[Stored dataset items]
══════

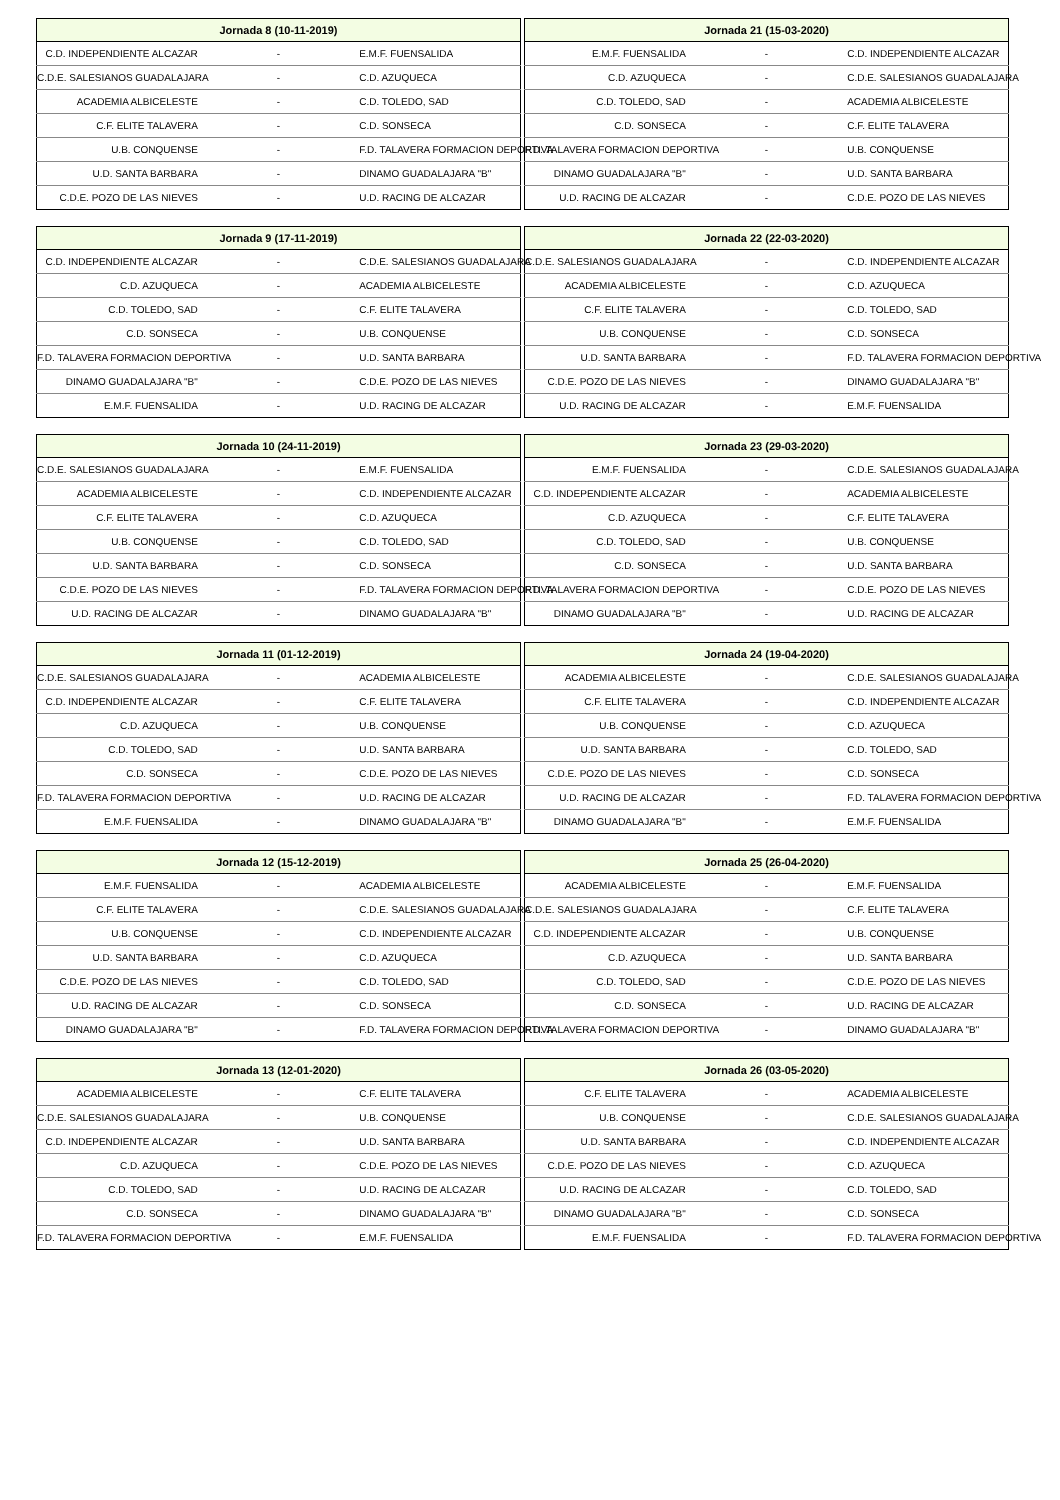| Jornada 8 (10-11-2019) | | |
| --- | --- | --- |
| C.D. INDEPENDIENTE ALCAZAR | - | E.M.F. FUENSALIDA |
| C.D.E. SALESIANOS GUADALAJARA | - | C.D. AZUQUECA |
| ACADEMIA ALBICELESTE | - | C.D. TOLEDO, SAD |
| C.F. ELITE TALAVERA | - | C.D. SONSECA |
| U.B. CONQUENSE | - | F.D. TALAVERA FORMACION DEPORTIVA |
| U.D. SANTA BARBARA | - | DINAMO GUADALAJARA "B" |
| C.D.E. POZO DE LAS NIEVES | - | U.D. RACING DE ALCAZAR |
| Jornada 21 (15-03-2020) | | |
| --- | --- | --- |
| E.M.F. FUENSALIDA | - | C.D. INDEPENDIENTE ALCAZAR |
| C.D. AZUQUECA | - | C.D.E. SALESIANOS GUADALAJARA |
| C.D. TOLEDO, SAD | - | ACADEMIA ALBICELESTE |
| C.D. SONSECA | - | C.F. ELITE TALAVERA |
| F.D. TALAVERA FORMACION DEPORTIVA | - | U.B. CONQUENSE |
| DINAMO GUADALAJARA "B" | - | U.D. SANTA BARBARA |
| U.D. RACING DE ALCAZAR | - | C.D.E. POZO DE LAS NIEVES |
| Jornada 9 (17-11-2019) | | |
| --- | --- | --- |
| C.D. INDEPENDIENTE ALCAZAR | - | C.D.E. SALESIANOS GUADALAJARA |
| C.D. AZUQUECA | - | ACADEMIA ALBICELESTE |
| C.D. TOLEDO, SAD | - | C.F. ELITE TALAVERA |
| C.D. SONSECA | - | U.B. CONQUENSE |
| F.D. TALAVERA FORMACION DEPORTIVA | - | U.D. SANTA BARBARA |
| DINAMO GUADALAJARA "B" | - | C.D.E. POZO DE LAS NIEVES |
| E.M.F. FUENSALIDA | - | U.D. RACING DE ALCAZAR |
| Jornada 22 (22-03-2020) | | |
| --- | --- | --- |
| C.D.E. SALESIANOS GUADALAJARA | - | C.D. INDEPENDIENTE ALCAZAR |
| ACADEMIA ALBICELESTE | - | C.D. AZUQUECA |
| C.F. ELITE TALAVERA | - | C.D. TOLEDO, SAD |
| U.B. CONQUENSE | - | C.D. SONSECA |
| U.D. SANTA BARBARA | - | F.D. TALAVERA FORMACION DEPORTIVA |
| C.D.E. POZO DE LAS NIEVES | - | DINAMO GUADALAJARA "B" |
| U.D. RACING DE ALCAZAR | - | E.M.F. FUENSALIDA |
| Jornada 10 (24-11-2019) | | |
| --- | --- | --- |
| C.D.E. SALESIANOS GUADALAJARA | - | E.M.F. FUENSALIDA |
| ACADEMIA ALBICELESTE | - | C.D. INDEPENDIENTE ALCAZAR |
| C.F. ELITE TALAVERA | - | C.D. AZUQUECA |
| U.B. CONQUENSE | - | C.D. TOLEDO, SAD |
| U.D. SANTA BARBARA | - | C.D. SONSECA |
| C.D.E. POZO DE LAS NIEVES | - | F.D. TALAVERA FORMACION DEPORTIVA |
| U.D. RACING DE ALCAZAR | - | DINAMO GUADALAJARA "B" |
| Jornada 23 (29-03-2020) | | |
| --- | --- | --- |
| E.M.F. FUENSALIDA | - | C.D.E. SALESIANOS GUADALAJARA |
| C.D. INDEPENDIENTE ALCAZAR | - | ACADEMIA ALBICELESTE |
| C.D. AZUQUECA | - | C.F. ELITE TALAVERA |
| C.D. TOLEDO, SAD | - | U.B. CONQUENSE |
| C.D. SONSECA | - | U.D. SANTA BARBARA |
| F.D. TALAVERA FORMACION DEPORTIVA | - | C.D.E. POZO DE LAS NIEVES |
| DINAMO GUADALAJARA "B" | - | U.D. RACING DE ALCAZAR |
| Jornada 11 (01-12-2019) | | |
| --- | --- | --- |
| C.D.E. SALESIANOS GUADALAJARA | - | ACADEMIA ALBICELESTE |
| C.D. INDEPENDIENTE ALCAZAR | - | C.F. ELITE TALAVERA |
| C.D. AZUQUECA | - | U.B. CONQUENSE |
| C.D. TOLEDO, SAD | - | U.D. SANTA BARBARA |
| C.D. SONSECA | - | C.D.E. POZO DE LAS NIEVES |
| F.D. TALAVERA FORMACION DEPORTIVA | - | U.D. RACING DE ALCAZAR |
| E.M.F. FUENSALIDA | - | DINAMO GUADALAJARA "B" |
| Jornada 24 (19-04-2020) | | |
| --- | --- | --- |
| ACADEMIA ALBICELESTE | - | C.D.E. SALESIANOS GUADALAJARA |
| C.F. ELITE TALAVERA | - | C.D. INDEPENDIENTE ALCAZAR |
| U.B. CONQUENSE | - | C.D. AZUQUECA |
| U.D. SANTA BARBARA | - | C.D. TOLEDO, SAD |
| C.D.E. POZO DE LAS NIEVES | - | C.D. SONSECA |
| U.D. RACING DE ALCAZAR | - | F.D. TALAVERA FORMACION DEPORTIVA |
| DINAMO GUADALAJARA "B" | - | E.M.F. FUENSALIDA |
| Jornada 12 (15-12-2019) | | |
| --- | --- | --- |
| E.M.F. FUENSALIDA | - | ACADEMIA ALBICELESTE |
| C.F. ELITE TALAVERA | - | C.D.E. SALESIANOS GUADALAJARA |
| U.B. CONQUENSE | - | C.D. INDEPENDIENTE ALCAZAR |
| U.D. SANTA BARBARA | - | C.D. AZUQUECA |
| C.D.E. POZO DE LAS NIEVES | - | C.D. TOLEDO, SAD |
| U.D. RACING DE ALCAZAR | - | C.D. SONSECA |
| DINAMO GUADALAJARA "B" | - | F.D. TALAVERA FORMACION DEPORTIVA |
| Jornada 25 (26-04-2020) | | |
| --- | --- | --- |
| ACADEMIA ALBICELESTE | - | E.M.F. FUENSALIDA |
| C.D.E. SALESIANOS GUADALAJARA | - | C.F. ELITE TALAVERA |
| C.D. INDEPENDIENTE ALCAZAR | - | U.B. CONQUENSE |
| C.D. AZUQUECA | - | U.D. SANTA BARBARA |
| C.D. TOLEDO, SAD | - | C.D.E. POZO DE LAS NIEVES |
| C.D. SONSECA | - | U.D. RACING DE ALCAZAR |
| F.D. TALAVERA FORMACION DEPORTIVA | - | DINAMO GUADALAJARA "B" |
| Jornada 13 (12-01-2020) | | |
| --- | --- | --- |
| ACADEMIA ALBICELESTE | - | C.F. ELITE TALAVERA |
| C.D.E. SALESIANOS GUADALAJARA | - | U.B. CONQUENSE |
| C.D. INDEPENDIENTE ALCAZAR | - | U.D. SANTA BARBARA |
| C.D. AZUQUECA | - | C.D.E. POZO DE LAS NIEVES |
| C.D. TOLEDO, SAD | - | U.D. RACING DE ALCAZAR |
| C.D. SONSECA | - | DINAMO GUADALAJARA "B" |
| F.D. TALAVERA FORMACION DEPORTIVA | - | E.M.F. FUENSALIDA |
| Jornada 26 (03-05-2020) | | |
| --- | --- | --- |
| C.F. ELITE TALAVERA | - | ACADEMIA ALBICELESTE |
| U.B. CONQUENSE | - | C.D.E. SALESIANOS GUADALAJARA |
| U.D. SANTA BARBARA | - | C.D. INDEPENDIENTE ALCAZAR |
| C.D.E. POZO DE LAS NIEVES | - | C.D. AZUQUECA |
| U.D. RACING DE ALCAZAR | - | C.D. TOLEDO, SAD |
| DINAMO GUADALAJARA "B" | - | C.D. SONSECA |
| E.M.F. FUENSALIDA | - | F.D. TALAVERA FORMACION DEPORTIVA |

══════

Assigned task — Using the records above, copy word for word the line with "GUADALAJARA | - | U.B. CONQUENSE |", the line with "SONSECA | - | DINAMO", and every line between them.

Written solution —
| C.D.E. SALESIANOS GUADALAJARA | - | U.B. CONQUENSE |
| C.D. INDEPENDIENTE ALCAZAR | - | U.D. SANTA BARBARA |
| C.D. AZUQUECA | - | C.D.E. POZO DE LAS NIEVES |
| C.D. TOLEDO, SAD | - | U.D. RACING DE ALCAZAR |
| C.D. SONSECA | - | DINAMO GUADALAJARA "B" |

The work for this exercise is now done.